C’est au cours de ces pérégrinations que j’ai découvert Yunus Emre. Ce poète du XIII° siècle, contemporain de Rûmî et de Maître Eckhart, est le premier grand écrivain de la langue turque, on pourrait presque dire son fondateur. Comme Maître Eckhart rédigeait ses sermons en allemand pour en faciliter l’accès aux béguines, Yunus écrit avec les mots de tous les jours dans la langue rude et sonore d’Anatolie. Il s’adresse au peuple avec les expériences de sa vie quotidienne. Et ce derviche errant, qui se dit ignorant, compose des poèmes sublimes dans la pure tradition soufie.

La langue nous parle davantage que nous ne parlons la langue. Cette langue tellement étrangère de Yunus, j’ai eu envie de la traduire. Dans la droite ligne de ma démarche d’écriture et d’édition, lorsque j’ai créé les Éditions Arfuyen, en 197 5, j’ai essayé d’emblée de conjuguer l’expérience intérieure et celle de la langue.

Ce que je trouve merveilleux dans le soufisme, qui est la voie spirituelle de l’islam, c’est le rapport très direct, très intime qui existe entre le fidèle et Dieu. Dieu a créé l’homme pour être aimé de lui. Mais l’homme a oublié le pourquoi de sa création. « Souvenez-vous de Moi et Je me souviendrai de vous », dit le Coran. C’est pourquoi la prière doit être incessante : c’est ce qu’on appelle le dhikr, l’invocation de Dieu. Cette pratique vise à se rappeler à Dieu en permanence.

Djonayd, la plus haute autorité du soufisme, mort en 910, disait : « Le soufisme, c’est que Dieu te fasse mourir à toi-même pour que tu ressuscites en Lui. » Une telle parole ne peut être étrangère à quelqu’un qui s’intéresse à la mystique chrétienne, et plus particulièrement aux mystiques rhéno-flamands, foyer de ma propre expérience spirituelle. Je suis catholique pratiquant, et ce souvenir permanent de Dieu irrigue mon expérience : à tout moment, pouvoir référer ce que l’on fait et ce que l’on est à une Réalité qui nous dépasse. C’est une forme de détachement de soi, et aussi d’offrande. 

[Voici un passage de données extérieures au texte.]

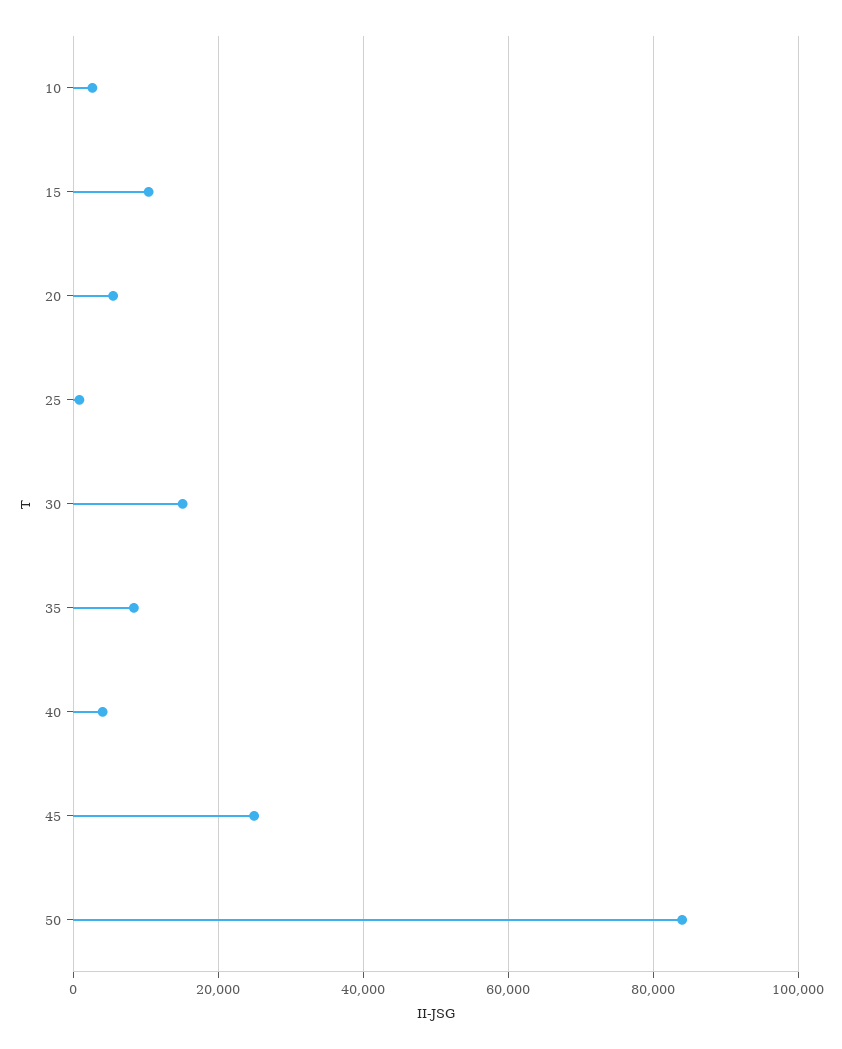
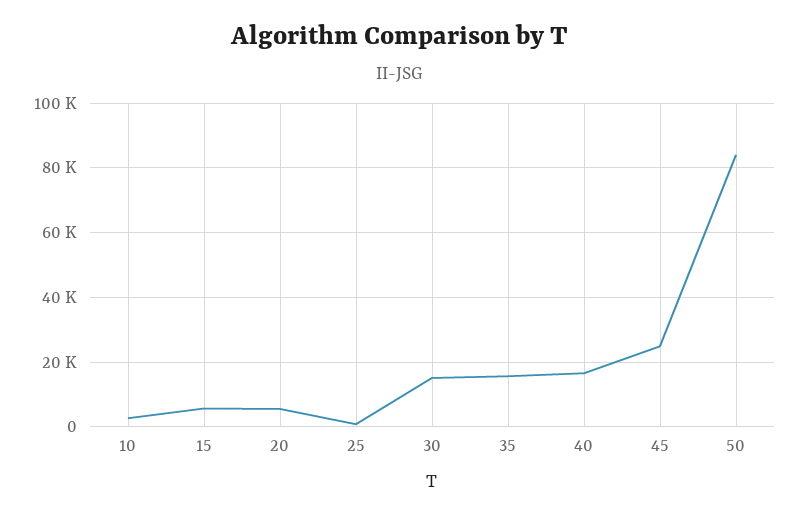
  {
    "10": 2000,
-   "15": 10000,
+   "15": 6000,
    "20": 6000,
    "25": 0,
    "30": 16000,
-   "35": 8000,
+   "35": 16000,
-   "40": 4000,
+   "40": 16000,
    "45": 24000,
    "50": 84000
  }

Ce qui est important, il me semble, ce n’est pas tellement d’agir ou de comprendre : il s’agit plutôt de s’abandonner dans l’instant à une Présence qui n’a pas à être saisie ni nommée, et d’y demeurer. Quand on lit Yunus, on sent bien la liberté et l’allégresse de qui se situe dans l’émerveillement de cette rencontre. Comme il le chante si bien : « Amoureux, seulement amoureux / Pas d’autre loi, d’autre prophète / Mes yeux ont vu le visage de l’Ami / Toute peine m’est joie », le véritable amour n’a nul besoin de reconnaissance. Il trouve sa pleine satisfaction dans la présence de l’être aimé.

On retrouve cette attitude chez Rabi’a, considérée comme la mère du soufisme. Après avoir mené une vie peu orthodoxe – elle était joueuse de flûte, et prostituée –, Rabi’a est partie dans le désert et s’est remise totalement à Dieu. Dans cette mystique de l’amour, rien n’est jamais perdu : « Le cœur de l’homme, c’est le trône de Dieu », disent les soufis. Quelle plus grande liberté que celle qui est vécue dans l’amour... Et aussi quelle plus grande joie ?

La seule voie, me semble-t-il, c’est de recréer ce lien intime, vivant et si sim¬ple avec Dieu. Il s’agit de le revivifier à chaque instant, pour qu’il s’intensifie et devienne un lien de confiance et de fidélité qui englobe tout l’homme. C’est la voie soufie, et c’est exactement ce que disent Eckhart et Angélus Silesius. « L’Esprit couve l’oisillon pour qu’il éclose à l’éternité », écrit l’auteur du Pèlerin chérubinique. C’est tout à fait cela. C’est ce que j’essaie de vivre, dans la tradition des ordres prêcheurs.